+++ Supplied material
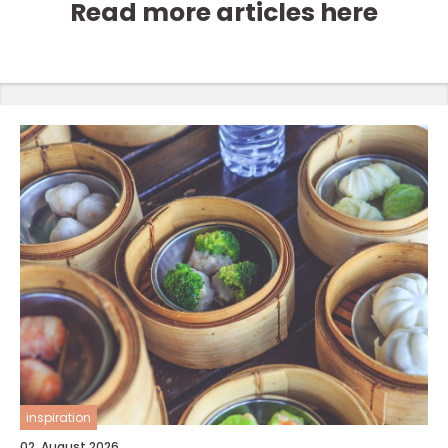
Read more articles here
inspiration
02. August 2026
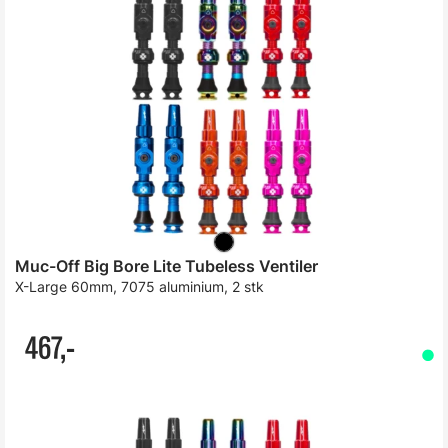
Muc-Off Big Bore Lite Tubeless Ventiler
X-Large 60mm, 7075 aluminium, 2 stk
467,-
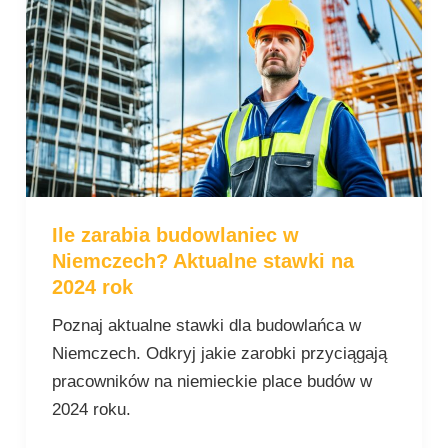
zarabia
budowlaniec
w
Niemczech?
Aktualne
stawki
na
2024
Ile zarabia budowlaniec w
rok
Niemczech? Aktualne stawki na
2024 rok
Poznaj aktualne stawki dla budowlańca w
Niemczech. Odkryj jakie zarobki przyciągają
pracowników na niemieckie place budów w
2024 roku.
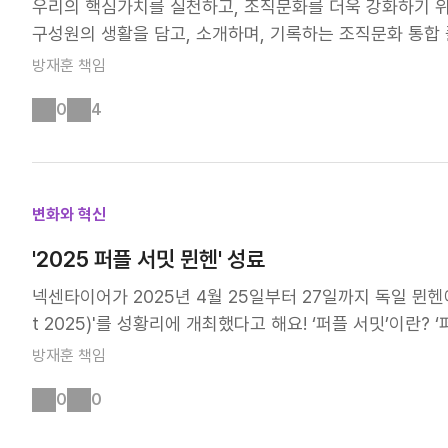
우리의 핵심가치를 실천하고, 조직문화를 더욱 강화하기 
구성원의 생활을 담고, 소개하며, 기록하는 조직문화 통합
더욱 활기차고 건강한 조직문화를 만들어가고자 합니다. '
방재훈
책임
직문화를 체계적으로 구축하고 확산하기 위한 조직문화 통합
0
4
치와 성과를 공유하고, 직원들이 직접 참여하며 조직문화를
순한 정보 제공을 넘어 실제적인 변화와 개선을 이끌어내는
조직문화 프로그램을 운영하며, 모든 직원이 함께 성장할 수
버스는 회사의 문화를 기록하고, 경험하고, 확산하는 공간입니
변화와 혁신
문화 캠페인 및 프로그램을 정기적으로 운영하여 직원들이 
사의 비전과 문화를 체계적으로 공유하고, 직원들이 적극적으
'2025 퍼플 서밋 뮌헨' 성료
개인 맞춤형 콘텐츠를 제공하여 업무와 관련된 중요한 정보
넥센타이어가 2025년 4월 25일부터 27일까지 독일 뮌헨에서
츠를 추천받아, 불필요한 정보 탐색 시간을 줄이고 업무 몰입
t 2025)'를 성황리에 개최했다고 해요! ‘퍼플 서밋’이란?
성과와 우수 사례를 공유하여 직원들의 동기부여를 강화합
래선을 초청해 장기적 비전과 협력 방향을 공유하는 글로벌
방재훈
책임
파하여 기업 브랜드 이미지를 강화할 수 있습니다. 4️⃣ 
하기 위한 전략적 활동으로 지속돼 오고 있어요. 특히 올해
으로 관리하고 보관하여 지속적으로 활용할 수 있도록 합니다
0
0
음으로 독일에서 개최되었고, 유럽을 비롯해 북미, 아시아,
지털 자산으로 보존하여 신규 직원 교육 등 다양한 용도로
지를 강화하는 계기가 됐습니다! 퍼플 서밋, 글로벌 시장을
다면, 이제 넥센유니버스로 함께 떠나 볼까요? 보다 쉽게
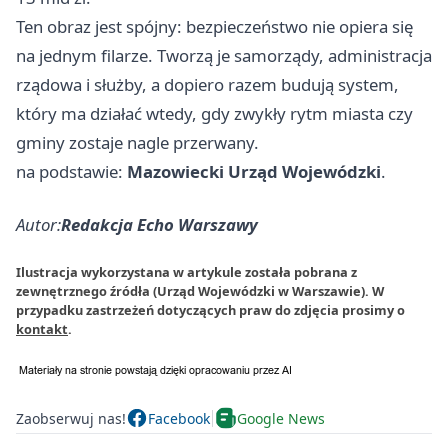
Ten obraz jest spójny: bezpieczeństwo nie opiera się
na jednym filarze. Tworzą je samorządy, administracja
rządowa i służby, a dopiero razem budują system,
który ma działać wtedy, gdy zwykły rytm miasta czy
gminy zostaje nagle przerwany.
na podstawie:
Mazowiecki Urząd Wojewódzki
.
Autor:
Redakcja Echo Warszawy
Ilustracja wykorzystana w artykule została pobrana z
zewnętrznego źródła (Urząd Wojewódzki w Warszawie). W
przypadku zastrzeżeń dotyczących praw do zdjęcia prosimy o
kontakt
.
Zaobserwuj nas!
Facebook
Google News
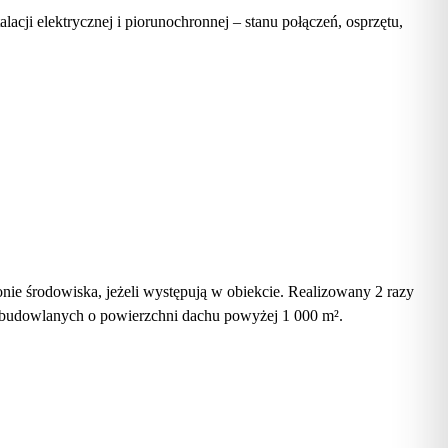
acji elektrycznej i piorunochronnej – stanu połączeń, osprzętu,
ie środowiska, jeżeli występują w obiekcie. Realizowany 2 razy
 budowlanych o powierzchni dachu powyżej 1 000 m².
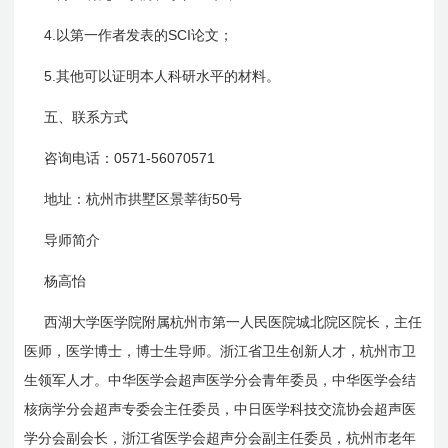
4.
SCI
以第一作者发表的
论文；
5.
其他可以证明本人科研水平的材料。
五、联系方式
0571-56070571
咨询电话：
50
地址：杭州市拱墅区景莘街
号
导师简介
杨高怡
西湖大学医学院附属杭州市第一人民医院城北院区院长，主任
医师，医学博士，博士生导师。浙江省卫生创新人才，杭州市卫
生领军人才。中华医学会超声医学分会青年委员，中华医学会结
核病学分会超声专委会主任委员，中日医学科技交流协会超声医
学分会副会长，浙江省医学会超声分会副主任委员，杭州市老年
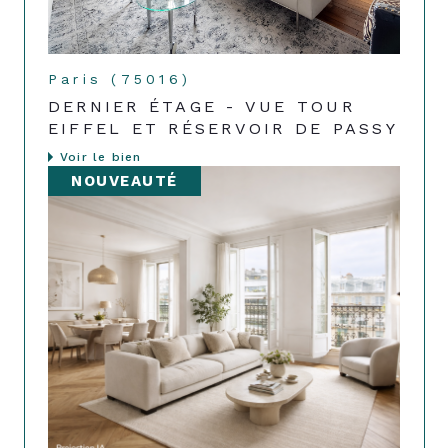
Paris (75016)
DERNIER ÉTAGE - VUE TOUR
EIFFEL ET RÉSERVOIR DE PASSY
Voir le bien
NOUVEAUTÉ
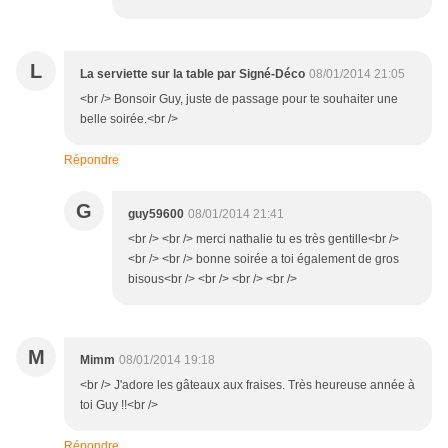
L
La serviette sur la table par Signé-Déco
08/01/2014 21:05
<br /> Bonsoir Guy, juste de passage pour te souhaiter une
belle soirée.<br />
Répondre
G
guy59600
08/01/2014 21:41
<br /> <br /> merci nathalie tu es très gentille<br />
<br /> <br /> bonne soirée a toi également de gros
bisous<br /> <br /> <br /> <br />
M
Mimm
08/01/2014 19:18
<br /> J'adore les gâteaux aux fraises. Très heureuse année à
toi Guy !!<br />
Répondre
++++++
▸ Assignment
Starting at the top of the listing above, reproduce each line up to and including the one with "개인 맞춤형 콘텐츠를 제공하여 업무와 관련된 중요한 정보"; omit the pictures.

▸ Task solution
Read more articles here
inspiration
02. August 2026
Muc-Off Big Bore Lite Tubeless Ventiler
X-Large 60mm, 7075 aluminium, 2 stk
467,-
zarabia
budowlaniec
w
Niemczech?
Aktualne
stawki
na
2024
Ile zarabia budowlaniec w
rok
Niemczech? Aktualne stawki na
2024 rok
Poznaj aktualne stawki dla budowlańca w
Niemczech. Odkryj jakie zarobki przyciągają
pracowników na niemieckie place budów w
2024 roku.
우리의 핵심가치를 실천하고, 조직문화를 더욱 강화하기 
구성원의 생활을 담고, 소개하며, 기록하는 조직문화 통합
더욱 활기차고 건강한 조직문화를 만들어가고자 합니다. '
방재훈
책임
직문화를 체계적으로 구축하고 확산하기 위한 조직문화 통합
0
4
치와 성과를 공유하고, 직원들이 직접 참여하며 조직문화를
순한 정보 제공을 넘어 실제적인 변화와 개선을 이끌어내는
조직문화 프로그램을 운영하며, 모든 직원이 함께 성장할 수
버스는 회사의 문화를 기록하고, 경험하고, 확산하는 공간입니
변화와 혁신
문화 캠페인 및 프로그램을 정기적으로 운영하여 직원들이 
사의 비전과 문화를 체계적으로 공유하고, 직원들이 적극적으
'2025 퍼플 서밋 뮌헨' 성료
개인 맞춤형 콘텐츠를 제공하여 업무와 관련된 중요한 정보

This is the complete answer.